◆ **Exercise**:
Please copy each line in the records below that contains the string "linecap".

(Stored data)
================
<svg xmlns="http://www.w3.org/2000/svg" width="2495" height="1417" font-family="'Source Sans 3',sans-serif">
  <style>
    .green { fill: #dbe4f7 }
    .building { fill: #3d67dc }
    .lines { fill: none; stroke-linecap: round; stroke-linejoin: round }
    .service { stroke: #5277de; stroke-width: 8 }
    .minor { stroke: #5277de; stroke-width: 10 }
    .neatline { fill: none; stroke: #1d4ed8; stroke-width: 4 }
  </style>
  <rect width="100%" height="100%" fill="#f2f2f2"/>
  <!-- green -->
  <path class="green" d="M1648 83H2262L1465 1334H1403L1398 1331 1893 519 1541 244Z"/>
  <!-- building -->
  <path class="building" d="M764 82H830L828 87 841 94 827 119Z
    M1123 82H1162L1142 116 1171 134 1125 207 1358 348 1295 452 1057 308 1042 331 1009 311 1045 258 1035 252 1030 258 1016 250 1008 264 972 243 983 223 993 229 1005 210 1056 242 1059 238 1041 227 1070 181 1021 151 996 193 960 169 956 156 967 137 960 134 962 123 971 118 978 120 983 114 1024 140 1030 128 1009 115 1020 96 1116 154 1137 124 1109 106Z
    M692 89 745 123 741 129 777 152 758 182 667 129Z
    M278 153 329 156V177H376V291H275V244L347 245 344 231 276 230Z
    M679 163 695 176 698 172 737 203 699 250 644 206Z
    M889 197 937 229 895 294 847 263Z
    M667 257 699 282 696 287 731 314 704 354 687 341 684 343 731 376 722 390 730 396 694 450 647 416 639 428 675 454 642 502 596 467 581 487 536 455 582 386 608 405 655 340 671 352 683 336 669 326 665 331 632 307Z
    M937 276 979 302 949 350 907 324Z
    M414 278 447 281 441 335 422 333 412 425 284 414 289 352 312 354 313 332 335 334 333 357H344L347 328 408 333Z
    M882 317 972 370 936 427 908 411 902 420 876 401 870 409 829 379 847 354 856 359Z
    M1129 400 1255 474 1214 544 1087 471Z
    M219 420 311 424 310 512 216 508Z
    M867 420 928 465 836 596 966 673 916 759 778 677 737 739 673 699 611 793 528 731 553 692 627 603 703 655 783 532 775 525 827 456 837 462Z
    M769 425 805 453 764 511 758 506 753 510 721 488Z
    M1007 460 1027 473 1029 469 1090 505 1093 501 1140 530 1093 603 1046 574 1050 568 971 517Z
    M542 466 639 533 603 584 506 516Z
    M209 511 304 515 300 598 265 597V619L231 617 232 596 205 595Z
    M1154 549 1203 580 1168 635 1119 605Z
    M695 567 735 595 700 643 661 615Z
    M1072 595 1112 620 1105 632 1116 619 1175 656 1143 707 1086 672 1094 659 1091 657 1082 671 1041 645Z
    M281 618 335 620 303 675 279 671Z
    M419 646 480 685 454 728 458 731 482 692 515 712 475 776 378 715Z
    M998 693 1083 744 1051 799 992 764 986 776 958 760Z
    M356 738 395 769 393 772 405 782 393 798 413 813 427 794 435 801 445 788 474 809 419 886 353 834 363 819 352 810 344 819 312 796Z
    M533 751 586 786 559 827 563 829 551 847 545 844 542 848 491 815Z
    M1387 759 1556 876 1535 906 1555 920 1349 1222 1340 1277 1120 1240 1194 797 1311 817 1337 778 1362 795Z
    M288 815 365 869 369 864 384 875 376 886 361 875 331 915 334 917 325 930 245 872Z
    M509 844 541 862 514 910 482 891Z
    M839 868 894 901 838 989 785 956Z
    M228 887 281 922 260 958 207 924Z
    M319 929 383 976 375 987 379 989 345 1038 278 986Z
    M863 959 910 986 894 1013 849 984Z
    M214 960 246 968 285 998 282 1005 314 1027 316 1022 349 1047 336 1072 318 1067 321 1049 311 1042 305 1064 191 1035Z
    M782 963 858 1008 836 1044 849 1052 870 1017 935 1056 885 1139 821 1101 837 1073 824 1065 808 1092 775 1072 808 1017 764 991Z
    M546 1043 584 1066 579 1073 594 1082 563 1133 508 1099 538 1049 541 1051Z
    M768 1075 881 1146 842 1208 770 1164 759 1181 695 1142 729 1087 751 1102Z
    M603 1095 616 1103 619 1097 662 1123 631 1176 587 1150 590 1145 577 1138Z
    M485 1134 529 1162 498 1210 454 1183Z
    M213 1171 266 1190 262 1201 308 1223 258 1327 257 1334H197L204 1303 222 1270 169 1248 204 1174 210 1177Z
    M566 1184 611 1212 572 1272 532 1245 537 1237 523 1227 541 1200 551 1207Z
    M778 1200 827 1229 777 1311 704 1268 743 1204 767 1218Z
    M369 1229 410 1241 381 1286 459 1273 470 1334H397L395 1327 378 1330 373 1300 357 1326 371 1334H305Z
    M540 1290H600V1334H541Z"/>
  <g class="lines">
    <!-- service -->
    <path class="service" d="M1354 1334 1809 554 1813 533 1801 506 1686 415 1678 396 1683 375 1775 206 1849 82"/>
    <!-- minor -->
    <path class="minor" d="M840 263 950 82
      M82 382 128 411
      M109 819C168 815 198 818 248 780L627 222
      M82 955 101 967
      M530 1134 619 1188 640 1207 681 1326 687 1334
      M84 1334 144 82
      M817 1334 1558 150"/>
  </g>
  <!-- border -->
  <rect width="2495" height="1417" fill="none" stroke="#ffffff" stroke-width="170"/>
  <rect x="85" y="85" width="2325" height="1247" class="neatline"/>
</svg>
================
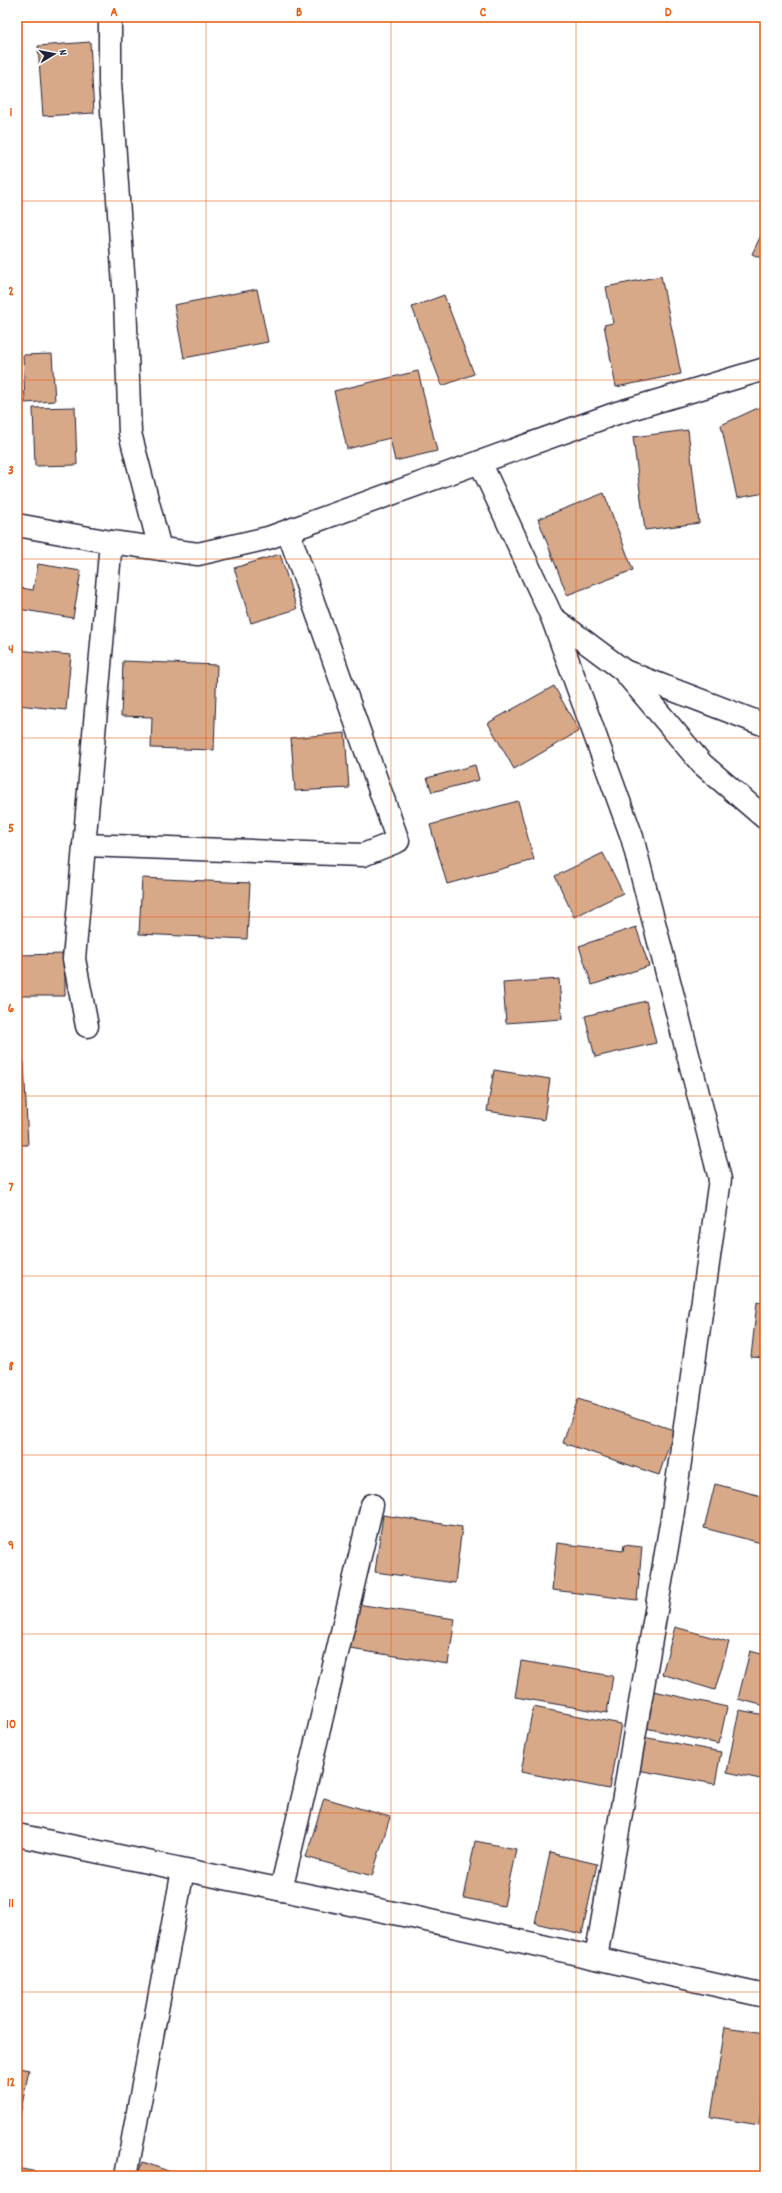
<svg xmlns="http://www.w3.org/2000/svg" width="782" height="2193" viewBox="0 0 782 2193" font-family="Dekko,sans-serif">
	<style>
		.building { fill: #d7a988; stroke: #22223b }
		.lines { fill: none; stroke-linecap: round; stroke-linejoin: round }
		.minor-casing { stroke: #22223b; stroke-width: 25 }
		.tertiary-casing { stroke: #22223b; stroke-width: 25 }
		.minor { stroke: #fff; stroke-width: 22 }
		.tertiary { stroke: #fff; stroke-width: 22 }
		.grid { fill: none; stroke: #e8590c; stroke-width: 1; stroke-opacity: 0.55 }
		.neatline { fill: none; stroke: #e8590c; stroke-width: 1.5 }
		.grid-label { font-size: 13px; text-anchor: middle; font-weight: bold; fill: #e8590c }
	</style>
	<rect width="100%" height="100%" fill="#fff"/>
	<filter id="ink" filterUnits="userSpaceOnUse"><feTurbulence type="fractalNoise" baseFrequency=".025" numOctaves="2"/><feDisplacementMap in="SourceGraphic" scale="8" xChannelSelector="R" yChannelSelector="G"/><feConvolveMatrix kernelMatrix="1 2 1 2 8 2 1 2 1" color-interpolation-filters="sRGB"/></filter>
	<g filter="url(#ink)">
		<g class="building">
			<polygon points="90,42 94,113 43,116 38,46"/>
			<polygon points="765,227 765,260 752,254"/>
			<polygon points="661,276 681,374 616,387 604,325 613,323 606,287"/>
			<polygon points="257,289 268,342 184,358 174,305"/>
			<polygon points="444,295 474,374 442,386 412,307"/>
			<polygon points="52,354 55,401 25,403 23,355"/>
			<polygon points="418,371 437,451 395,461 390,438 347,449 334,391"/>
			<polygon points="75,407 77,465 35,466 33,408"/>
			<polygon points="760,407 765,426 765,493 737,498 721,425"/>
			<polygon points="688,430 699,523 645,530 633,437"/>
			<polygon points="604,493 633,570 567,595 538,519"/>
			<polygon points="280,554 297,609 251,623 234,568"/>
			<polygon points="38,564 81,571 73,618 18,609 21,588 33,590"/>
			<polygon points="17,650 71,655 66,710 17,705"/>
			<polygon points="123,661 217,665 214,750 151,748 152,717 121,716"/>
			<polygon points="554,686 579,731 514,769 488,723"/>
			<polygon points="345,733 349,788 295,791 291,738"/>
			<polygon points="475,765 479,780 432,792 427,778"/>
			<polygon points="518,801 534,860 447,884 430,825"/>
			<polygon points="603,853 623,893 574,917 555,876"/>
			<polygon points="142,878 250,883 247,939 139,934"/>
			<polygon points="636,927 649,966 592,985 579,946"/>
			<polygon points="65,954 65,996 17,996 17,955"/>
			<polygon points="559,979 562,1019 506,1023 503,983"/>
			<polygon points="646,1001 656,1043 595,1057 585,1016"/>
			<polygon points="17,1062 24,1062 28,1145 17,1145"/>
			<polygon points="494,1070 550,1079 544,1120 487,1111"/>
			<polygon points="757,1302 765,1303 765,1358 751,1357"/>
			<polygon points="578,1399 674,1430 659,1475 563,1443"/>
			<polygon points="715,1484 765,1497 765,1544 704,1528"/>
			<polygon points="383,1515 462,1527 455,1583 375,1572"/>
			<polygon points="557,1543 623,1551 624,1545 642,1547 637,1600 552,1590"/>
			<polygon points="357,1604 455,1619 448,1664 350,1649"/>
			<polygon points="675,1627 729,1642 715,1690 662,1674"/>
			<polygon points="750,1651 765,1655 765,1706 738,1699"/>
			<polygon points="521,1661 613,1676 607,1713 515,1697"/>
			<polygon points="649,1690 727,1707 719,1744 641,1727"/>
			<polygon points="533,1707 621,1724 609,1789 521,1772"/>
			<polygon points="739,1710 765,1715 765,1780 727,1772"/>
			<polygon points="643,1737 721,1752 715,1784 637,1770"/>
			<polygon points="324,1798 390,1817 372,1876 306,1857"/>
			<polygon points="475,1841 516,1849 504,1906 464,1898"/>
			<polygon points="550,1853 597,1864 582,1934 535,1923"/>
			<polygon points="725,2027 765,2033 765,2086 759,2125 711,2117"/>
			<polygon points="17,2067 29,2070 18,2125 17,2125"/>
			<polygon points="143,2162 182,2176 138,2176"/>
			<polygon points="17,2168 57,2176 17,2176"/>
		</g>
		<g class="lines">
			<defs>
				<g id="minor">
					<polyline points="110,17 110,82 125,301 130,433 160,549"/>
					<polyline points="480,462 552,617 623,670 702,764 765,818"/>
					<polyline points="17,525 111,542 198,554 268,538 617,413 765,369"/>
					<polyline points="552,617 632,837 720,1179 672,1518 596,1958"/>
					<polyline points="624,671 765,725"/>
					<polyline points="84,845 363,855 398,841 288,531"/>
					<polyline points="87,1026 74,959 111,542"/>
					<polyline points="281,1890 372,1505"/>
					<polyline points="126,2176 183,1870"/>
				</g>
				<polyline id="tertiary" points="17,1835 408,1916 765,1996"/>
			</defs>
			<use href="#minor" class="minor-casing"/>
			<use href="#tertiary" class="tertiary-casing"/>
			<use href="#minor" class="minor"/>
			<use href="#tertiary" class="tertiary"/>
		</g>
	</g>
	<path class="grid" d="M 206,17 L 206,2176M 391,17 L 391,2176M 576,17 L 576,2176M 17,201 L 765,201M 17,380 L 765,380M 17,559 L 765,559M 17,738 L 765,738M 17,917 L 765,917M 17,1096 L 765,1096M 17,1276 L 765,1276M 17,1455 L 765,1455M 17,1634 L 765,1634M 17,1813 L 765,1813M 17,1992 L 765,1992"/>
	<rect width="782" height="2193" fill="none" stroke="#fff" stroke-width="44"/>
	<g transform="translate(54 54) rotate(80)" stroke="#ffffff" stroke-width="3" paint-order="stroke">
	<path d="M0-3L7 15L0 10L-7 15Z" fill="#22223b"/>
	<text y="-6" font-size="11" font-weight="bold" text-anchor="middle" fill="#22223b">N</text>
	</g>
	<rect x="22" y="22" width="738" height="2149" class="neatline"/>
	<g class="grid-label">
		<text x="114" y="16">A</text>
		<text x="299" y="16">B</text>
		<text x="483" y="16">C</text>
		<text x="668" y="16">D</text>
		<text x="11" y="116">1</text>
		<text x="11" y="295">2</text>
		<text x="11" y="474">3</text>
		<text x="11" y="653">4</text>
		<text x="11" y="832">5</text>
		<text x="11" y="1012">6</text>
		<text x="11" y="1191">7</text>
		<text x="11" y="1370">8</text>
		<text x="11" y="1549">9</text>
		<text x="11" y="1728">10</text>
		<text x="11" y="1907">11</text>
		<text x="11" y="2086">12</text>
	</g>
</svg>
================
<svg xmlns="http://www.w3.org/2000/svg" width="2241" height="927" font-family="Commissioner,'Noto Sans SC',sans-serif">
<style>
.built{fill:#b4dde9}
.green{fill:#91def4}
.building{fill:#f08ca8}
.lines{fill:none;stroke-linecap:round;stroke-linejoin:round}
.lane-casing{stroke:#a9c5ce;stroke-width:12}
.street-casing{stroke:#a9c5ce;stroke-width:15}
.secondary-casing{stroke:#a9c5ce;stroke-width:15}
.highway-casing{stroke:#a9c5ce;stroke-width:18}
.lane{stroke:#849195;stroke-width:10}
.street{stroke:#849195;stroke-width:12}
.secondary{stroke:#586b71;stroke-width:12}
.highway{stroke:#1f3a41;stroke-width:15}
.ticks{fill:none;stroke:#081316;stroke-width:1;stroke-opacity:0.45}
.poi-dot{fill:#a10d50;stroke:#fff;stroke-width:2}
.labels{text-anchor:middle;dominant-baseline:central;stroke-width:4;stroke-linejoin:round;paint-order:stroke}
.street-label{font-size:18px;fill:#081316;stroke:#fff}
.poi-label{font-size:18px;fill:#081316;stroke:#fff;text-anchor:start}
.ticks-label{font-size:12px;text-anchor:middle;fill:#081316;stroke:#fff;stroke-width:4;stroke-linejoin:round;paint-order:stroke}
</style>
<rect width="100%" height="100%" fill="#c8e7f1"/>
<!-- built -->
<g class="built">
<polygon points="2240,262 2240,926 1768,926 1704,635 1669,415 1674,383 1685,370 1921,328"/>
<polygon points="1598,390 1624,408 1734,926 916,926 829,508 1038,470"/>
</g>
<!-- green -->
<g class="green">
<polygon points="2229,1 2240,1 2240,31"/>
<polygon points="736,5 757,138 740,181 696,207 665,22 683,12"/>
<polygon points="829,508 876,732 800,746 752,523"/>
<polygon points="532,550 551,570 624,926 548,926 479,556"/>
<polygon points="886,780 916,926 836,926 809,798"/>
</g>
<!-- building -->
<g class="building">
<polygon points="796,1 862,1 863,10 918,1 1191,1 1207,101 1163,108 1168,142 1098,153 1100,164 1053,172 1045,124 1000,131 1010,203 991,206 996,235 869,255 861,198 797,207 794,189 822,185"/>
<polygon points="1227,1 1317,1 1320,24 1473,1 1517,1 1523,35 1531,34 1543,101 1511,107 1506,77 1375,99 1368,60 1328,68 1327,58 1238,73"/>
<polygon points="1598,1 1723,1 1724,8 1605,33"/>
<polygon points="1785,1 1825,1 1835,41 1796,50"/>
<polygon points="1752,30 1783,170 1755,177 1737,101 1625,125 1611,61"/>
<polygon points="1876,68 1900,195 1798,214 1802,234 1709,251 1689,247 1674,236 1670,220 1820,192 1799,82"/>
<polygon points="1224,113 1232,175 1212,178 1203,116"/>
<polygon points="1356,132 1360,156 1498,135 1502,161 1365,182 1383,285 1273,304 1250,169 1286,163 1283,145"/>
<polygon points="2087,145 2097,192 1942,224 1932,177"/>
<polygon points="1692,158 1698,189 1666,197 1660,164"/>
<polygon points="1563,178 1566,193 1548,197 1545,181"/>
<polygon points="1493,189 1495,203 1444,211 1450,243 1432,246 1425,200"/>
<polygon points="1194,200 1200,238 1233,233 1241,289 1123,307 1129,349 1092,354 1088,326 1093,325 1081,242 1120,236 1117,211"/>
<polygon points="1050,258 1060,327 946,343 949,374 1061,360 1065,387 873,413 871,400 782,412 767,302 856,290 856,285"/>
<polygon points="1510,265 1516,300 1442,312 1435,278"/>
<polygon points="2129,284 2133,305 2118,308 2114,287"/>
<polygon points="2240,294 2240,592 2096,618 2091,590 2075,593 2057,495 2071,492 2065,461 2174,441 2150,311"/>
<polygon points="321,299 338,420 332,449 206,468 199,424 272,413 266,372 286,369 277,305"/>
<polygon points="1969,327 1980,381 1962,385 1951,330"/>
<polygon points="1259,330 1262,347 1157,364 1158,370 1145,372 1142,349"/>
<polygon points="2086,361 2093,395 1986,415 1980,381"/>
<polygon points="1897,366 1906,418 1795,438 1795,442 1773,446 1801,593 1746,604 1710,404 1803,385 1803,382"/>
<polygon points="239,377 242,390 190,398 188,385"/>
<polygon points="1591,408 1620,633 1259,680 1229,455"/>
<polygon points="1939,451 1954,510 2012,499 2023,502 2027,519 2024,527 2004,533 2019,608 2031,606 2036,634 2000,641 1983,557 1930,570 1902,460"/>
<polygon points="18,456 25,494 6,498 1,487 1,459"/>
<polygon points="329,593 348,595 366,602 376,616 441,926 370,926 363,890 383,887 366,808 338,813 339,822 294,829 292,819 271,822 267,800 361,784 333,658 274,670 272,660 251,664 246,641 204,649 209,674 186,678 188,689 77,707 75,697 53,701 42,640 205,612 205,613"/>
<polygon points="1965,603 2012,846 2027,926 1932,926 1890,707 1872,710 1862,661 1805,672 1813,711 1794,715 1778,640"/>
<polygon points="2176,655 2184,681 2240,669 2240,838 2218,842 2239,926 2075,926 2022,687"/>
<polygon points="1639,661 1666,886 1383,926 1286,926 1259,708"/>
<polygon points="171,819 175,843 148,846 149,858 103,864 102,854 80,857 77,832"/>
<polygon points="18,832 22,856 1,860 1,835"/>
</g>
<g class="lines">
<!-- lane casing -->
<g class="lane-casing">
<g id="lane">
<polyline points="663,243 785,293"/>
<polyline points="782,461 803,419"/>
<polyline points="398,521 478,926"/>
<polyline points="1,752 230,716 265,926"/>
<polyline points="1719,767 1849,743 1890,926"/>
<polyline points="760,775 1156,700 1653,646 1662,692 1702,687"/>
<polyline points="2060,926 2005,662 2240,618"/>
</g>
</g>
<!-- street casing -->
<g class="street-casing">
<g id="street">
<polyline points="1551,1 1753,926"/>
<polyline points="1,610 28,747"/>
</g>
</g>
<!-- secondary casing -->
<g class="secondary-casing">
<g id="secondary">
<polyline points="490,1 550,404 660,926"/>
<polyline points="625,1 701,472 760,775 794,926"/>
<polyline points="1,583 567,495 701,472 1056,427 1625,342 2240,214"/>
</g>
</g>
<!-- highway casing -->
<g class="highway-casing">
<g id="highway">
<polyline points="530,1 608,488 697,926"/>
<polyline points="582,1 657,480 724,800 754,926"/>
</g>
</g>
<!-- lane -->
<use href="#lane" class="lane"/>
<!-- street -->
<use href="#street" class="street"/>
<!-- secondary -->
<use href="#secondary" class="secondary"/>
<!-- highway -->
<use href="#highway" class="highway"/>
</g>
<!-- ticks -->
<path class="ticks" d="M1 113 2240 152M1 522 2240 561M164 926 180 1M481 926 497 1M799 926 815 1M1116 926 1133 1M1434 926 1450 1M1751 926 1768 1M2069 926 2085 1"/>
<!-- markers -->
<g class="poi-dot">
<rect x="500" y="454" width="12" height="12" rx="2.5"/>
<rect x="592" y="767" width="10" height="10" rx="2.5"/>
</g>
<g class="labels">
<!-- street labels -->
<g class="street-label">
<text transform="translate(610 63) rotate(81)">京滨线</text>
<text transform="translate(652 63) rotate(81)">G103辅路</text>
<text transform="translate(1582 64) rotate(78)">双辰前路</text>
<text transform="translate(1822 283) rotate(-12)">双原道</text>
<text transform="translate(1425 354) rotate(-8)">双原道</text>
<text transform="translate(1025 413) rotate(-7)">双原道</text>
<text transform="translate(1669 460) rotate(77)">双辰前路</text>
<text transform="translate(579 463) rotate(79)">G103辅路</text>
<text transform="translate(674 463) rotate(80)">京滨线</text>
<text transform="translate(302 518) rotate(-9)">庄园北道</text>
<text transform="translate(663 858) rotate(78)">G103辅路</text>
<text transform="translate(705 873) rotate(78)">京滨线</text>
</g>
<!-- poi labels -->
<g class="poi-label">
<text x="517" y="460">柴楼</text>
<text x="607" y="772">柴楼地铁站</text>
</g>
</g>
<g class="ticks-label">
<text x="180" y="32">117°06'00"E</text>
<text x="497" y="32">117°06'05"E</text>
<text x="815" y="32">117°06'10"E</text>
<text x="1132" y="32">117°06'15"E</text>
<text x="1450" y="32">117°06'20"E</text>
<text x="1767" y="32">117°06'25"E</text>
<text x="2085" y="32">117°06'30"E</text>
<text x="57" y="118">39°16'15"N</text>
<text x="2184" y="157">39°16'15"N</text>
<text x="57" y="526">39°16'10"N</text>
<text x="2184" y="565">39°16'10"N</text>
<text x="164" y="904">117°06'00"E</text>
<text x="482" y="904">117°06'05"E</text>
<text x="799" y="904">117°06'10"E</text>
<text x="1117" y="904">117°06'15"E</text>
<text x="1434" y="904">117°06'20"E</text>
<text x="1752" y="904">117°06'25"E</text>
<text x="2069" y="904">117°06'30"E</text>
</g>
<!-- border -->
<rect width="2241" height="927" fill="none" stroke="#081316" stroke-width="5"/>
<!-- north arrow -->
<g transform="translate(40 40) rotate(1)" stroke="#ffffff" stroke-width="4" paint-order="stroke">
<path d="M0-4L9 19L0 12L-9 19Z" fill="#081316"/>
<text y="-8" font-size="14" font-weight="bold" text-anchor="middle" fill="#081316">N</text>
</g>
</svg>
================
◆ **Written answer**:
    .lines { fill: none; stroke-linecap: round; stroke-linejoin: round }
		.lines { fill: none; stroke-linecap: round; stroke-linejoin: round }
.lines{fill:none;stroke-linecap:round;stroke-linejoin:round}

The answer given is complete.